Problem statement:
For each line of the data that includes the word "fcfcfe", copy the line.

Provided information:
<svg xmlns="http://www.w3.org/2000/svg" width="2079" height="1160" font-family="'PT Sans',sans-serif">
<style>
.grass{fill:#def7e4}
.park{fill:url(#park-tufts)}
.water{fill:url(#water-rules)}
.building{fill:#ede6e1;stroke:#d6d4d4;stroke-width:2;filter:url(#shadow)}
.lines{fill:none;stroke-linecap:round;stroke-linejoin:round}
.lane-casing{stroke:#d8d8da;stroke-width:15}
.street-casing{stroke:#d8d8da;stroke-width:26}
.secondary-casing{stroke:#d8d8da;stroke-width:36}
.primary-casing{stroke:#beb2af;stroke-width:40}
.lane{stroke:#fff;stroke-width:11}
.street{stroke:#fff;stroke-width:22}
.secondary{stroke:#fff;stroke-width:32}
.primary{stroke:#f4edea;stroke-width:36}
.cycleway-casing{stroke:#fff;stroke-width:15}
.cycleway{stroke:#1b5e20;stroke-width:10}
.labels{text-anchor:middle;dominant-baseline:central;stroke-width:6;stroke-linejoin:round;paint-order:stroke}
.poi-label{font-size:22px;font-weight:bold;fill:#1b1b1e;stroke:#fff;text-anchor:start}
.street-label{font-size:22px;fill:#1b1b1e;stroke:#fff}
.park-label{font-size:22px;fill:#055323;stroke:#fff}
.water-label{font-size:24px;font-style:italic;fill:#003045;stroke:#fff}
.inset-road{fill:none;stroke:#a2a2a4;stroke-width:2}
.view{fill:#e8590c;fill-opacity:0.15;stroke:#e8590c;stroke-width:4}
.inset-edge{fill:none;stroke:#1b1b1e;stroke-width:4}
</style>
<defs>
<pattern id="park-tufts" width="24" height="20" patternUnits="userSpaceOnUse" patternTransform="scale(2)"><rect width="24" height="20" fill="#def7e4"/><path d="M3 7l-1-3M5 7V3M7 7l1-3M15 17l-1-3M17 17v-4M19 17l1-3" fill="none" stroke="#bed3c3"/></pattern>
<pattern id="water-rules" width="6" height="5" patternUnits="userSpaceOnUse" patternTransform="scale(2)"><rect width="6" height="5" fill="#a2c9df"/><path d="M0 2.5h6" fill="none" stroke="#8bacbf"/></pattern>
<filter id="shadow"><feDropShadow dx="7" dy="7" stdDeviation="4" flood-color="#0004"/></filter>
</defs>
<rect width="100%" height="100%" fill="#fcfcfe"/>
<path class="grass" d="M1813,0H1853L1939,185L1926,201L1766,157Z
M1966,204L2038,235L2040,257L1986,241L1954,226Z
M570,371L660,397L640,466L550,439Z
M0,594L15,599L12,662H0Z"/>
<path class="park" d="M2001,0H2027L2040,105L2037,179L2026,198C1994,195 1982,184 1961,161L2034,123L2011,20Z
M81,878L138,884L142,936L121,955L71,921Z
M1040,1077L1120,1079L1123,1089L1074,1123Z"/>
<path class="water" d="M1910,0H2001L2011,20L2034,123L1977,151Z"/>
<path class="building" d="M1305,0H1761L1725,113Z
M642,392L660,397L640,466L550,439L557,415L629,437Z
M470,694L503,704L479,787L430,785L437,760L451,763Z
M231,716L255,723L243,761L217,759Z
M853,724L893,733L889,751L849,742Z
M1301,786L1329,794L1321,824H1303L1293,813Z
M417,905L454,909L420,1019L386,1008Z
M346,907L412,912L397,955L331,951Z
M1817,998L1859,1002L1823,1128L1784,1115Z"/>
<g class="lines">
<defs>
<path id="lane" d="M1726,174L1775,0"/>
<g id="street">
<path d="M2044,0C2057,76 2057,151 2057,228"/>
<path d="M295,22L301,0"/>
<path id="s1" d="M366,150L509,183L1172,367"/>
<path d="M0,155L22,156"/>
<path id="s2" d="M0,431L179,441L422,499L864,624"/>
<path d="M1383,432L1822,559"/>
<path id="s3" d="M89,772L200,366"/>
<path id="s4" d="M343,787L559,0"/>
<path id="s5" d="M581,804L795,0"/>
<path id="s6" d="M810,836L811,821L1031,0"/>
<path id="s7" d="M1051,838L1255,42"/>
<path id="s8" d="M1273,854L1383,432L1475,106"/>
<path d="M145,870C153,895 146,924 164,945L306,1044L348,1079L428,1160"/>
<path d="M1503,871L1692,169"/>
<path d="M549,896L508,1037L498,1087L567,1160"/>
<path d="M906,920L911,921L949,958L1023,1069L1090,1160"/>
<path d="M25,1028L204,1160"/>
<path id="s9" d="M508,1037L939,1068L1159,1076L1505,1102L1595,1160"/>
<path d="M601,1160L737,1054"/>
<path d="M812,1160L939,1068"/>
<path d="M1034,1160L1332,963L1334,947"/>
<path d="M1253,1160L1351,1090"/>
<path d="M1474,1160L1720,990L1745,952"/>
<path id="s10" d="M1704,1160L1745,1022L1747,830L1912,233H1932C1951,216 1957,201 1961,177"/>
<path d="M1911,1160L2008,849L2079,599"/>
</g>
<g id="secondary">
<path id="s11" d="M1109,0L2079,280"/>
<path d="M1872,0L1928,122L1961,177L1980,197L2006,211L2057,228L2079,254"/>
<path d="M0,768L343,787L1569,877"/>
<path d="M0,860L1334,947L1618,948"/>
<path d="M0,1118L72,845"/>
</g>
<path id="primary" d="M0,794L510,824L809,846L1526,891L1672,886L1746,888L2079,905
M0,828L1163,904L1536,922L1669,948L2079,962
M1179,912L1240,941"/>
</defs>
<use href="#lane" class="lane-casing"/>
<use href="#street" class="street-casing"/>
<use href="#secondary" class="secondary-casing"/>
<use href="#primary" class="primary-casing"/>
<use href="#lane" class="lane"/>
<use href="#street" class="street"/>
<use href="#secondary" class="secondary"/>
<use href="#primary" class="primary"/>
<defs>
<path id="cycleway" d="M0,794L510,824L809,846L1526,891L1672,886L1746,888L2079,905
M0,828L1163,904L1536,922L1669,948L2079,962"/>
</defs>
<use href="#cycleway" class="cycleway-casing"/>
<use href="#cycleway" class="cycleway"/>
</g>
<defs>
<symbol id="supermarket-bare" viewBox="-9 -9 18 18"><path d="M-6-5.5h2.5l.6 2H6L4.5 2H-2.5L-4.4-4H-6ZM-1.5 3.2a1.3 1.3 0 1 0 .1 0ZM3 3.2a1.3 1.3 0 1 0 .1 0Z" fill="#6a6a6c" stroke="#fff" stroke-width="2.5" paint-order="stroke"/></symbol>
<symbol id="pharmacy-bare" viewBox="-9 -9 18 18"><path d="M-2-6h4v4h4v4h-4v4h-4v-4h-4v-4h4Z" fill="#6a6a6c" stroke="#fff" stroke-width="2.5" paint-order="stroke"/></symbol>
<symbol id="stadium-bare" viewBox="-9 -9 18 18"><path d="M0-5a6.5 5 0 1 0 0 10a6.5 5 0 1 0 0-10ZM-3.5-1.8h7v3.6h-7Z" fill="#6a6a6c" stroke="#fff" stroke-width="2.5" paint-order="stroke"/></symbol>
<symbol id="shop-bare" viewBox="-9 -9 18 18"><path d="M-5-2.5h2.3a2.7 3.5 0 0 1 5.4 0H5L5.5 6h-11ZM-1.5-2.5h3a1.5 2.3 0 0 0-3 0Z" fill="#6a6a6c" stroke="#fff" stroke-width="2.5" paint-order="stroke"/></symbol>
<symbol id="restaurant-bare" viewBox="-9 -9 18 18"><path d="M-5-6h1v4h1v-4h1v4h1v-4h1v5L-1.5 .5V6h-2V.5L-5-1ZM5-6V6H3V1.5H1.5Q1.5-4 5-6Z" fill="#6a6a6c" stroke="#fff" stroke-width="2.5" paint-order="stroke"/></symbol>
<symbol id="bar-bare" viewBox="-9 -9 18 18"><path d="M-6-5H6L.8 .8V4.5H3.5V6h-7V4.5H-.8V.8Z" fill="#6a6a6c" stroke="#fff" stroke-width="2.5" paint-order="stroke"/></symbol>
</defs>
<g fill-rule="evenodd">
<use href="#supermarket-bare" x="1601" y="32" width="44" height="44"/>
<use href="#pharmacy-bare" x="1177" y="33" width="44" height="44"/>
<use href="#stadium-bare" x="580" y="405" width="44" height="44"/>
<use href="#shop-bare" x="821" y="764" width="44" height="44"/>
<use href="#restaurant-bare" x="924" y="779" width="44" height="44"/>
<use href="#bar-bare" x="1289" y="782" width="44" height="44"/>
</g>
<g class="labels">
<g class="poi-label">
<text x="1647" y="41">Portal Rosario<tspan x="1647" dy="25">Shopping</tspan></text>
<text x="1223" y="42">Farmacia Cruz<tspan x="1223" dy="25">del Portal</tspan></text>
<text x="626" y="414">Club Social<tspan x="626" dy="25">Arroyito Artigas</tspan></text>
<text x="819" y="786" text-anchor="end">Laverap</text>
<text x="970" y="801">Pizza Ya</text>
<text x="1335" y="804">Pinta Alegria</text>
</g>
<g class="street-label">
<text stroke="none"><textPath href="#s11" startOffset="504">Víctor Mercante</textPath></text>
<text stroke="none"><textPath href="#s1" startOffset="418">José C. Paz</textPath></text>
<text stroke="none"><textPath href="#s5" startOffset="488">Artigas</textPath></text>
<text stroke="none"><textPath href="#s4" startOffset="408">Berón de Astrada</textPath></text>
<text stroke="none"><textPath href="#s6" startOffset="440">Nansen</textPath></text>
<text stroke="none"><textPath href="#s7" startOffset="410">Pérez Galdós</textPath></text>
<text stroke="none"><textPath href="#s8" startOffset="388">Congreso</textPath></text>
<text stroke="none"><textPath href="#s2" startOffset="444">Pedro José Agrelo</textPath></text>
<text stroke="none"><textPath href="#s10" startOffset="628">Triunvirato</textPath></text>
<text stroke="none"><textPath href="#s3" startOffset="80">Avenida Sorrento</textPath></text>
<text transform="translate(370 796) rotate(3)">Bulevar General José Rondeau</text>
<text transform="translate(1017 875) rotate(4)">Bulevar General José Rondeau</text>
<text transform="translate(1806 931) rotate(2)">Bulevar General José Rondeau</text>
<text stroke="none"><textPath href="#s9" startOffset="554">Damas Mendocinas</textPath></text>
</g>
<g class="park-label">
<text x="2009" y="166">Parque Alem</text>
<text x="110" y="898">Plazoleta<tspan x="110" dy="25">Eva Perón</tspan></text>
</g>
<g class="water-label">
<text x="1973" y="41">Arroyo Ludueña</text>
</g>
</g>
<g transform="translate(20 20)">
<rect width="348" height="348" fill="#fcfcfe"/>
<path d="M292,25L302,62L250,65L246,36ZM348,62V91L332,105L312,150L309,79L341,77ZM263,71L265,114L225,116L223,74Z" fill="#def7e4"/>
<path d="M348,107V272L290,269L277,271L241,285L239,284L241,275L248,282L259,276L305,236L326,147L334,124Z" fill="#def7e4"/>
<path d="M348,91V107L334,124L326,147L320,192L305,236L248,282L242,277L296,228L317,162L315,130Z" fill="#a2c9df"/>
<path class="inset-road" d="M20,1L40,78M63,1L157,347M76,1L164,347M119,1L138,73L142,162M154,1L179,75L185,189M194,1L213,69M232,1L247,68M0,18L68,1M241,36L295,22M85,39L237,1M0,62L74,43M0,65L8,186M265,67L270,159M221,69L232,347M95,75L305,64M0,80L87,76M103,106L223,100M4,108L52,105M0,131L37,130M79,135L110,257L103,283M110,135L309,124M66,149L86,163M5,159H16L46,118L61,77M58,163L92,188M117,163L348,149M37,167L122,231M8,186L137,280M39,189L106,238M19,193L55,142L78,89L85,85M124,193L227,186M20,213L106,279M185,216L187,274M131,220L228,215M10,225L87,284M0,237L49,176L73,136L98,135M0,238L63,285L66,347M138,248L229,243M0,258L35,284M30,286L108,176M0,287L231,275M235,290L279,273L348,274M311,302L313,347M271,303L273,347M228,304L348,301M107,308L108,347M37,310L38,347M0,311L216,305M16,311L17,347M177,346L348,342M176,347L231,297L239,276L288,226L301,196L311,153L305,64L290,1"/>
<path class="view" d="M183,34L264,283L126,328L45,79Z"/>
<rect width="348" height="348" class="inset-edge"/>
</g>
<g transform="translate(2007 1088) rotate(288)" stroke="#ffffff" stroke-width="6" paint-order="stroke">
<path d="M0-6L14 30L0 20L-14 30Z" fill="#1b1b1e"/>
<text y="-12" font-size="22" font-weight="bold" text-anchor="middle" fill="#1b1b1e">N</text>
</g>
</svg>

Finished task:
<rect width="100%" height="100%" fill="#fcfcfe"/>
<rect width="348" height="348" fill="#fcfcfe"/>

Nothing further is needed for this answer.